Death Squad (The Executioner #2) (1969)

by Don Pendleton


Mack Bolan heads to California with a Mafia contract on his head, where he recruits a small “death squad” to hit the Los Angeles family as both police and mob killers close in on him.


 This second installment of Don Pendleton’s seminal men’s adventure series shifts away from lone 70s revenge thriller toward more of a Dirty Dozen vibe. 

Don Pendleton

There are entertaining stretches from the Mafia’s point of view in which they get increasingly frazzled and short-tempered as the siege tightens. 


The frantic efforts of the police to respond to a threat they can’t quite locate, always a step behind, gives a cat-and-mouse feel to the action. 


Unfortunately, the new team never fully comes alive. 
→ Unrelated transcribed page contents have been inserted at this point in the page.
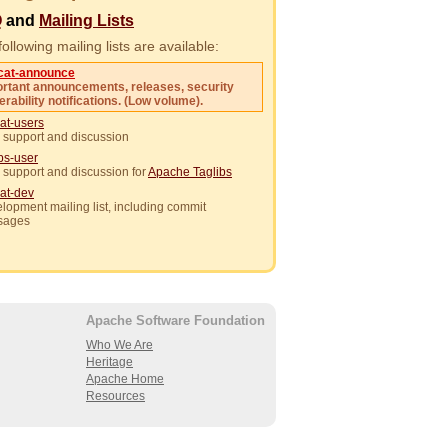
Q
and
Mailing Lists
ollowing mailing lists are available:
cat-announce
rtant announcements, releases, security
erability notifications. (Low volume).
at-users
 support and discussion
ibs-user
 support and discussion for
Apache Taglibs
at-dev
lopment mailing list, including commit
sages
Apache Software Foundation
Who We Are
Heritage
Apache Home
Resources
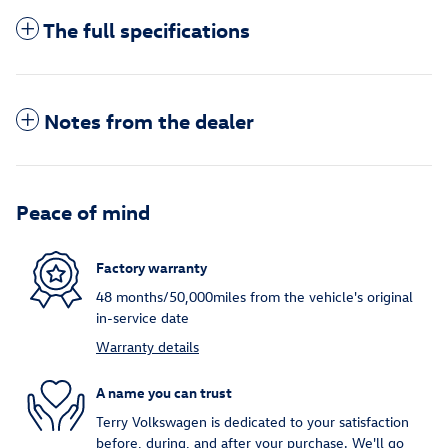
The full specifications
Notes from the dealer
Peace of mind
Factory warranty
48 months/50,000miles from the vehicle's original
in-service date
Warranty details
A name you can trust
Terry Volkswagen is dedicated to your satisfaction
before, during, and after your purchase. We'll go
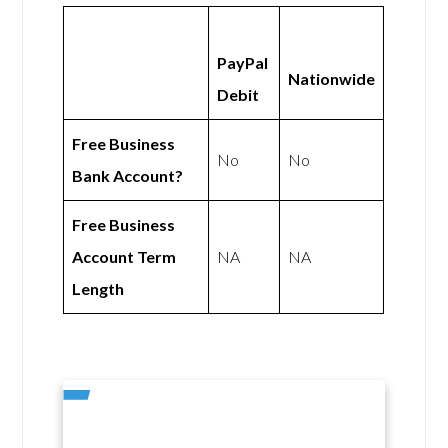
PayPal
Nationwide
Debit
Free Business
No
No
Bank Account?
Free Business
Account Term
NA
NA
Length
They are less like characters than a set of interchangeable “skills,” and I had trouble keeping straight who was who; functionally, they operate as a single partner to Bolan rather than distinct presences with their own personalities. 

"Death Wand" (Greek)

Still, I enjoyed this one quite a bit. 

"Massacre in Beverly Hills" (French)

There are lots of action scenes, and the book builds to an explosive ending that is exciting and unexpectedly poignant in a manly-not-sappy-at-all he-man kind of way. 


The final assault that wipes out most of Bolan’s crew reframes the whole experiment as a warning and a prophecy. 


I haven’t read any further in the series yet, but this finale suggests that Bolan is doomed to fight a lonely war and to live with the knowledge that making an ally is potentially handing them a death sentence. 


I’ll see if this is borne out in future books of the series. 


I know that farther down the line during the Gold Eagle days Bolan will gather a team around himself, but that’s a topic for another day.